Sunday, November 07, 2010

11.7.2010, FTW

Woke up in the middle of the night the other night and sat down with the Tele to figure out the intro bit to the opening track from Charlie Haden and Hampton Hawes' As Long As There's Music that I'd had stuck in my head for a couple of days. When I put the album on this morning, I was pleased to note that I'd learned it in the correct key (F). Perhaps I'm becoming a better musician as I get older. Or maybe just lucky. (And knowledgeable that keyboard players like C and F the way guitar players like E and A.)

I've been on kind of a jazz pianner kick the last couple of days, since Big Jessie from work picked up Don Pullen's 1976 solo piano album Healing Force from Recycled in Denton for me. (Thanks, Jessie!) For some reason (UNT jazzcats divesting?), that store has a shit-ton of CDs on the Italian Black Saint label, which released loads of stuff by U.S. avant-gardists back in the day (not the least of which were the first Old and New Dreams LP and the opening triptych of masterworks from David Murray's Octet).

I first owned Healing Force back in our Bicentennial year, when I'd temporarily forsaken rockaroll to become a jazz snob and Monday night wrestling fan. Pullen (1941-1995) was Mingus' pianist in his last great band, with George Adams on tenor, Jack Walrath on trumpet, and Dannie Richmond on drums, and later co-led an estimable band with Adams that included Richmond. I first heard "Orange Was the Color of Her Dress" on Changes Two, and it took me awhile to get used to Jaki Byard's more tradition-bound approach on the versions by the '64 Mingus band that I've collected since then after hearing Pullen's freewheeling attack.

Pullen's style was saturated with gospel and blues, as well as an "outside" approach he claimed he formulated before he ever heard Cecil Taylor. You can hear all of that on Healing Force, as well as a lyricism that's substantial, not saccharine, which I find calming at times like now, when my mind's racing. I also dug him on a Black Saint album called Capricorn Rising that featured Sam Rivers on reeds and was more intense.

Alternating spins of Healing Force with Joe and the Sonic Dirt From Madagascar's beautifully ethereal And then..., which has become like a narcotic to me this past week. Luckily you can't OD on musical goodness.

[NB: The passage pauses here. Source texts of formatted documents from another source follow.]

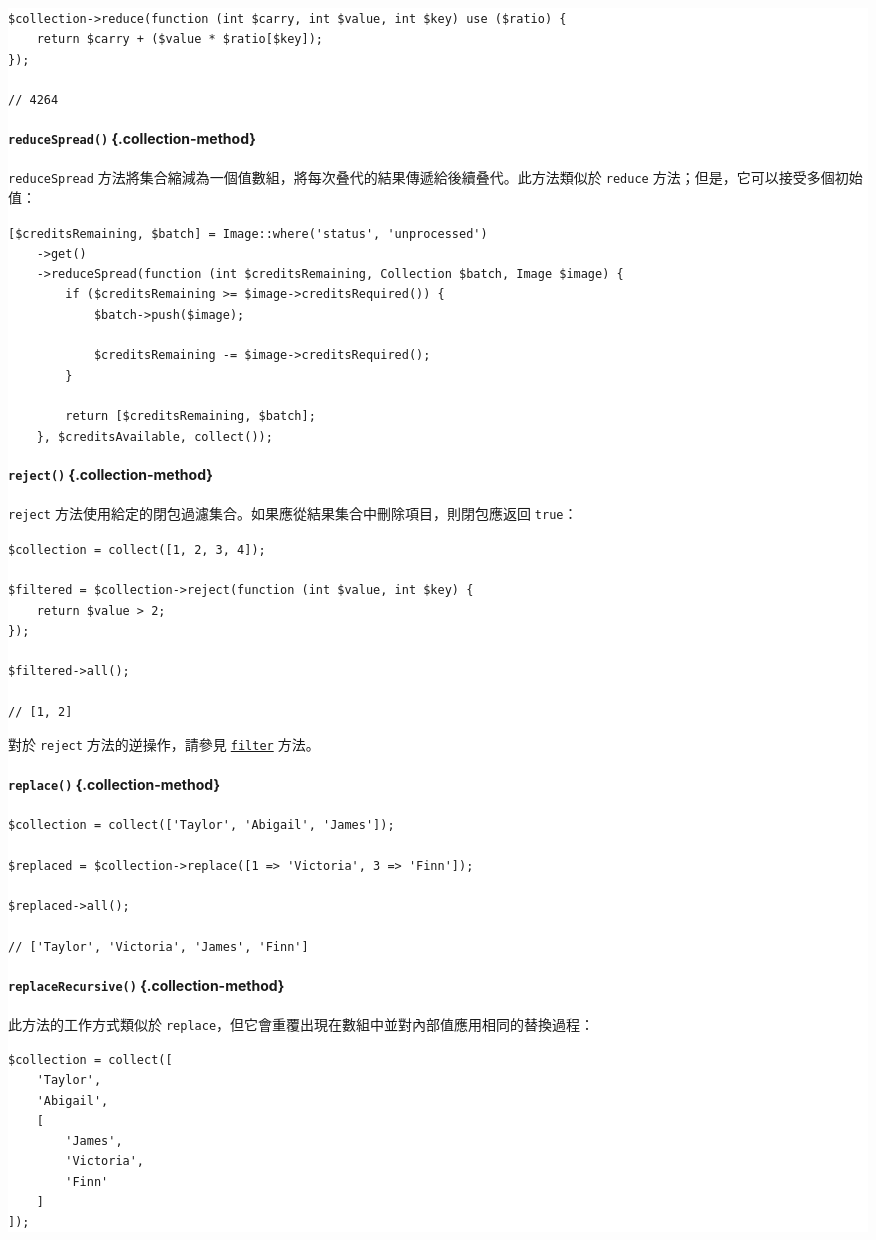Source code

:     $collection->reduce(function (int $carry, int $value, int $key) use ($ratio) {
        return $carry + ($value * $ratio[$key]);
    });

    // 4264

<a name="method-reduce-spread"></a>
#### `reduceSpread()` {.collection-method}

`reduceSpread` 方法將集合縮減為一個值數組，將每次叠代的結果傳遞給後續叠代。此方法類似於 `reduce` 方法；但是，它可以接受多個初始值：

    [$creditsRemaining, $batch] = Image::where('status', 'unprocessed')
        ->get()
        ->reduceSpread(function (int $creditsRemaining, Collection $batch, Image $image) {
            if ($creditsRemaining >= $image->creditsRequired()) {
                $batch->push($image);

                $creditsRemaining -= $image->creditsRequired();
            }

            return [$creditsRemaining, $batch];
        }, $creditsAvailable, collect());

<a name="method-reject"></a>
#### `reject()` {.collection-method}

`reject` 方法使用給定的閉包過濾集合。如果應從結果集合中刪除項目，則閉包應返回 `true`：

    $collection = collect([1, 2, 3, 4]);

    $filtered = $collection->reject(function (int $value, int $key) {
        return $value > 2;
    });

    $filtered->all();

    // [1, 2]



對於 `reject` 方法的逆操作，請參見 [`filter`](#method-filter) 方法。

<a name="method-replace"></a>
#### `replace()` {.collection-method}



    $collection = collect(['Taylor', 'Abigail', 'James']);

    $replaced = $collection->replace([1 => 'Victoria', 3 => 'Finn']);

    $replaced->all();

    // ['Taylor', 'Victoria', 'James', 'Finn']

<a name="method-replacerecursive"></a>
#### `replaceRecursive()` {.collection-method}

此方法的工作方式類似於 `replace`，但它會重覆出現在數組中並對內部值應用相同的替換過程：

    $collection = collect([
        'Taylor',
        'Abigail',
        [
            'James',
            'Victoria',
            'Finn'
        ]
    ]);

ADDENDUM: I just ordered the Gestapo Khazi record from Dead Beat because Jenkins from Doc's said none of his distributors had it.


Blogger zebtron said...

I love Pullen's ability to play 'out' and swing like crazy at the same time. Don't know if you've heard "Plays Monk", originally on a pretty obscure label but recently re-released
( It may be my favorite solo work of his.